Nasser, who has been Qatar's ambassador to the United Nations since 1998, will replace Joseph Deiss of Switzerland. Previously Qatar's envoy to Canada, Brazil, Cuba and other countries, he will take over the U.N. job in mid-September.
Nasser told the the 192-nation General Assembly after his unanimous election that he would act as a bridge among developed, developing and least-developed nations.
He added he would focus on "building consensus on major global challenges facing the world today." He said those included armed conflicts, climate change, tackling the financial crisis, poverty and responding to natural disasters.
Nasser was asked by reporters what the General Assembly could do to support the "Arab Spring" of pro-democracy movements that have swept the Middle East and North Africa.
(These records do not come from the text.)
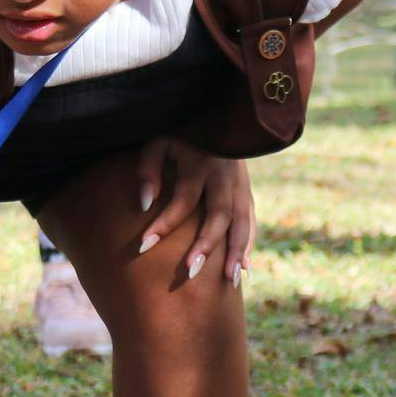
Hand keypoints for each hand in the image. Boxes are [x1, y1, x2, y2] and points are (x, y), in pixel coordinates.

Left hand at [133, 136, 255, 285]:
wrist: (217, 116)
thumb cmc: (179, 132)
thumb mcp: (159, 141)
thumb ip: (149, 168)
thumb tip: (146, 203)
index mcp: (201, 162)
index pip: (183, 199)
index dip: (165, 222)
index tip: (144, 246)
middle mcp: (225, 176)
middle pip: (220, 214)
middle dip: (207, 244)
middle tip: (191, 271)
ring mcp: (240, 185)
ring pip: (243, 222)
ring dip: (237, 252)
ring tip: (229, 280)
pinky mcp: (247, 192)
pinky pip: (251, 222)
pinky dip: (248, 246)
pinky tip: (243, 270)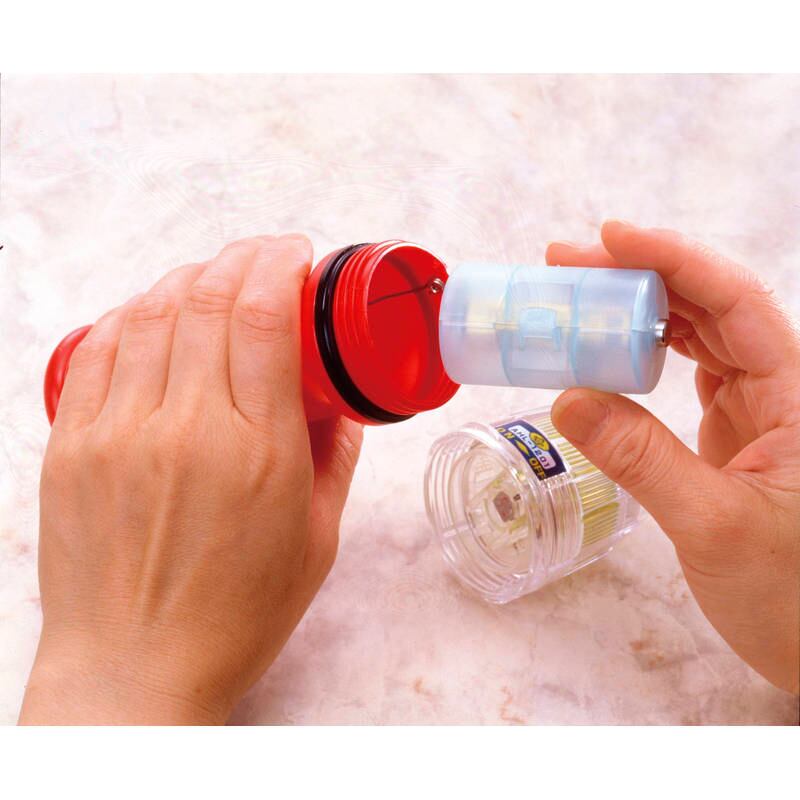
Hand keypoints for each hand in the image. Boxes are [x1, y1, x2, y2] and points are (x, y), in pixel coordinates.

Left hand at [19, 235, 362, 723]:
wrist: (135, 671)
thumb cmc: (234, 617)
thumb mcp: (315, 539)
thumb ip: (333, 459)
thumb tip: (337, 403)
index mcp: (258, 452)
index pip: (265, 319)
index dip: (280, 266)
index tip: (294, 254)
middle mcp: (186, 429)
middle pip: (208, 300)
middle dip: (241, 258)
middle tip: (262, 254)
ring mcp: (120, 433)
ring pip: (151, 313)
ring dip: (188, 277)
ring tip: (212, 274)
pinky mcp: (73, 446)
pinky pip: (98, 350)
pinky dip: (131, 314)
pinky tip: (152, 310)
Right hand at [547, 221, 799, 693]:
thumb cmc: (788, 595)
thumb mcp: (711, 525)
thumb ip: (641, 459)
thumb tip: (567, 400)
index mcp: (797, 394)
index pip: (736, 302)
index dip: (675, 259)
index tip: (610, 238)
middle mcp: (782, 387)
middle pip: (710, 306)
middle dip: (640, 276)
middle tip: (566, 265)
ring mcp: (759, 407)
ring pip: (697, 334)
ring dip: (637, 310)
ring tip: (575, 296)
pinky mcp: (735, 429)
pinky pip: (687, 370)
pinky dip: (642, 352)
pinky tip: (608, 346)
"I hope as an Arab that it will be dealt with through the Arab League," he said.
That would appear to contrast sharply with Deiss, who spoke about the Arab Spring in a speech to the assembly after it re-elected U.N. Secretary-General Ban Ki-moon on Tuesday. Deiss praised Ban's strong support for the pro-democracy drive.
"You (Ban) have said that the 'Arab Spring' was a once-in-a-generation opportunity," Deiss said. "It is essential to show our solidarity with people who aspire to greater freedom, democracy and well-being."
NO TROUBLE FOR THE WEST
The post of president of the General Assembly has little real power but a high profile in chairing the annual September gathering of world leaders in New York. The president also represents the assembly on foreign tours.
U.N. diplomats say Nasser is a competent diplomat who will likely follow in the footsteps of Deiss, who has not ruffled Western feathers the way his two predecessors did.
Deiss followed two men noted for their strong views on the Middle East -- one-time Nicaraguan Foreign Minister Miguel D'Escoto, who held the post from 2008 to 2009, and Ali Treki of Libya, who was assembly president from 2009 to 2010.
D'Escoto made headlines by accusing the United States of "demonizing" Iranian President Mahmoud Ahmadinejad and Israel of practicing apartheid-style racial separation against Palestinians.
Treki maintained a lower profile, but accused Israel last year of "inhuman and totally unacceptable aggression" by storming a Turkish aid ship trying to run the Israeli blockade of Gaza.
Libyan leader Muammar Gaddafi, whom Libyan rebels have been trying for months to overthrow, had hoped to appoint Treki as his U.N. envoy but the Libyan diplomat defected to the opposition after leaving the country.
The General Assembly job rotates among geographic areas. This year, it is the turn of the Asia Group, which includes countries in Asia and the Middle East.